CONSIGNE: Selon l'extrait du document, combien d'adhérents l'AFUB recensait-elle sur tout le territoire national en 2012 ?

EXTRAIT DU DOCUMENT:
À l’origine de la création, en 1987, de l’Association Française des Usagers des Banques (AFUB), Serge Maitre était à Ajaccio le week-end afin d’officialiser la 9e délégation. Juriste de formation, il nous expose les raisons du combat qu’il mène depuis 25 ans, pour aider les citoyens face aux abus bancaires.

Vous êtes venu, à Ajaccio, le week-end dernier, pour l’officialisation d’une délégation de l’AFUB (Association Française des Usagers des Banques). Pouvez-vous présenter, aux lecteurs du JDC, cette association ?

Elle a été fondée il y a 25 ans et recensait, sur le tout le territoire national, 53000 adhérents en 2012. Notre objectif est double : informer, tout d’abord, les usagers de leurs droits et leur donner, de ce fait, les moyens de se défendre. Et puis changer également, à travers notre action, le monde bancaire. Par exemple, en impulsant une dynamique qui vise à voter les lois et modifier le système réglementaire afin qu’il soit plus compatible avec les exigences du moment. Notre approche est exclusivement juridique, on demande l’application du droit. L’AFUB est née parce qu’à un moment donné, un gouffre s’est creusé entre le droit et la pratique bancaire. Les gens vivaient quelque chose qui n’avait aucune relation avec le droit. C’était, en quelque sorte, le droit du plus fort. Et il faut bien reconnaître que la finance est le seul secteur qui s’apparente à une forteresse.

Comment la délégation AFUB de Corse est-elle née ?

J’animais, régulièrement, une émission de 40 minutes sur RCFM. Rapidement, de nombreuses personnes résidant en Corse ont appelé. Un noyau s’est créé, à partir duquel nous avons pu créer une délégation dans l’île. Pour l’heure, ils sont quatre, bénévoles, ont été formés et restent en relation directe avec le siège. L’une des missions de l’AFUB, consiste à faire d’un citoyen un juriste capable de conseiller, de guider et aider les personnes qui nous contactent.

Quels peuvent être les droits des usagers et dans quelle mesure peuvent-ils les faire appliquer ?

CONTENU DES DONNÉES:
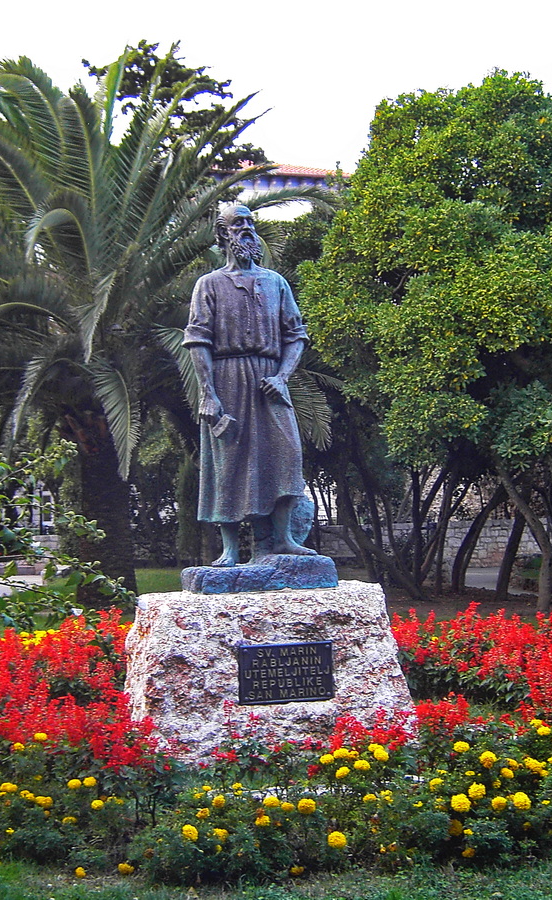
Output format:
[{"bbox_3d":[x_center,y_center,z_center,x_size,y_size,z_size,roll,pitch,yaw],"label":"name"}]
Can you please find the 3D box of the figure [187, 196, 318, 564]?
[{"bbox_3d":[-0.142,-0.355,6.500,0.720,1.930,0.560,-1,-1,-5],"label":"figure"}]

RÉPONSE ATTENDUE: 53 000 adhérents.